Session: 7.7.1 - Numerical Methods for Multiphase Flows I

Paper Number: 158030

158030 - Numerical Modelling of Cryogenic Chilldown of Transfer Lines Using Liquid Hydrogen in Simulink 

Abstract: 

To prevent combustion instabilities in future engines operating on Liquid Hydrogen (LH2) aircraft, it is important to chill down cryogenic fuel transfer lines before useful LH2 can be introduced for combustion. Efficient strategies, to minimize the chilldown mass and time required, warrant thorough experimental investigation. However, we also need to develop tools that can guide designers towards favorable configurations. It is thus desirable to build computational frameworks for the design and prediction of chilldown of LH2 transfer lines. To date, the published numerical models are commonly built on the proprietary Generalized Fluid System Simulation Program (GFSSP) developed by NASA which has regulated access to academic institutions outside the US. Moreover, some models also employ Heat Transfer Coefficient (HTCs) correlations which are either not suitable for cryogenic conditions or developed on data sets of other cryogens like liquid Nitrogen. 

In this study, we review existing numerical models and present a computational framework in Simulink to model turbulent pipe chilldown experiments previously conducted at NASA Glenn Research Center. Simulink, integrated with Simscape, uses a GUI-based programming environment with an extensive in-built library to model physical systems. Since transients are sensitive to HTCs, we modify the in-built two-phase pipe correlations in Simscape and implement HTCs developed using LH2 chilldown dataset alone. This model accounts for different two-phase regimes (nucleate boiling, transition boiling, inverted and annular dispersed flow boiling etc.), based on vapor quality, thermal properties of hydrogen and wall temperature, that hydrogen passes through due to heat transfer from the pipe.

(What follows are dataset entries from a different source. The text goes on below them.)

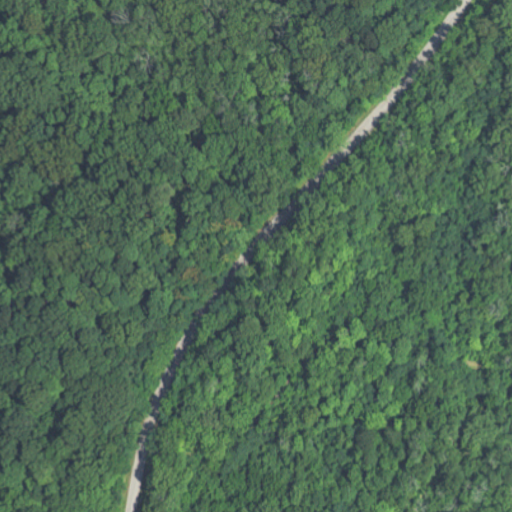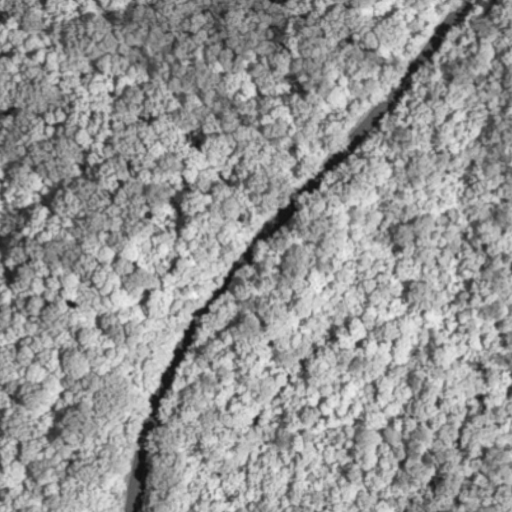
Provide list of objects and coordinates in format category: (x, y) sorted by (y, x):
road: (267, 237)
railway: (503, 489)
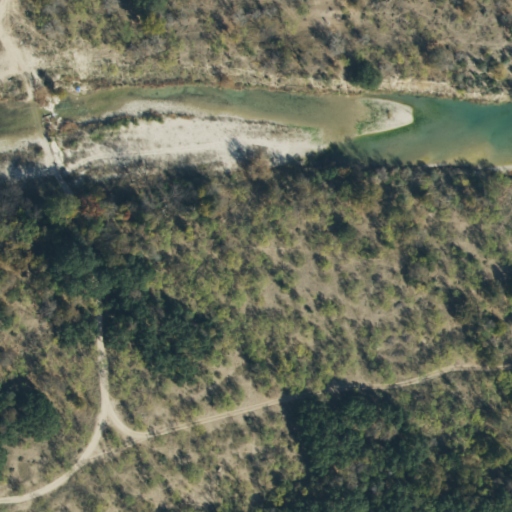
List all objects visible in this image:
river: (253, 111)
road: (71, 213)
road: (250, 445)
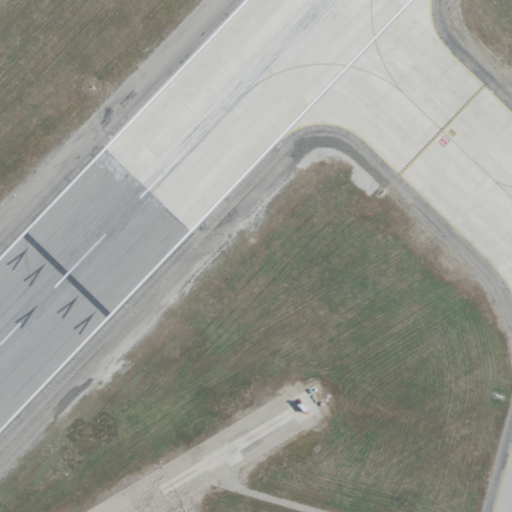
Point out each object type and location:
airport taxiway: (415, 102)
road: (117, 123)
helipad: (478, 167)
airport runway: (166, 173)
airport: (256, 255)
airport taxiway: (511, 511)
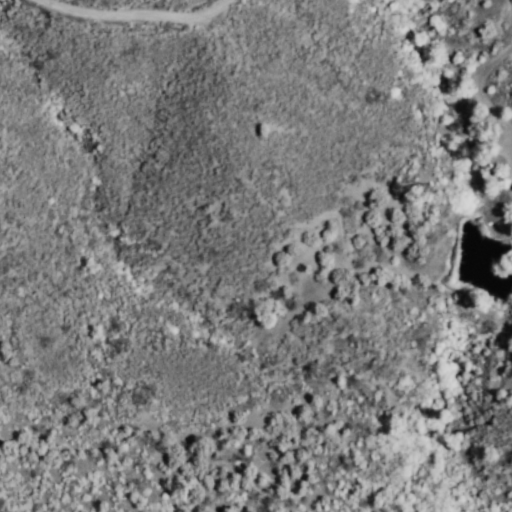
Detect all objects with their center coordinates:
building: (501, 227)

Chilldown experiments at NASA were performed on a vertical test section using two flow strategies — trickle and pulse for various inlet temperature of LH2 at flow caracterized as low, medium and high. Results from both trickle and pulse flow cases are presented and compared against transient data at four locations along the transfer line.  Compared to cases previously modeled with using GFSSP, the new method shows better agreement with the experimental temperature transients, with between 16.72% to 35.47% overall improvement in mean absolute error in temperature. This model does not rely on the availability of transient mass flow rate or pressure data at the boundary to be fed into the numerical model for validation purposes. The new computational framework thus offers a simple and accurate approach to predicting cryogenic chilldown. Furthermore, as future datasets become available on LH2 chilldown, the framework can be readily modified to develop and test new HTCs correlations.

Presenting Author: Vinay Sharma University of Oxford

Presenting Author Biography: Vinay Sharma is a DPhil student at the University of Oxford. He completed his master's in Advanced Computational Methods for Aeronautics, Flow Management and Fluid-Structure Interaction from Imperial College London and BE Mechanical Engineering from Birla Institute of Technology and Science, Pilani, India. His research interests include two-phase heat transfer, fluid mechanics and astronavigation.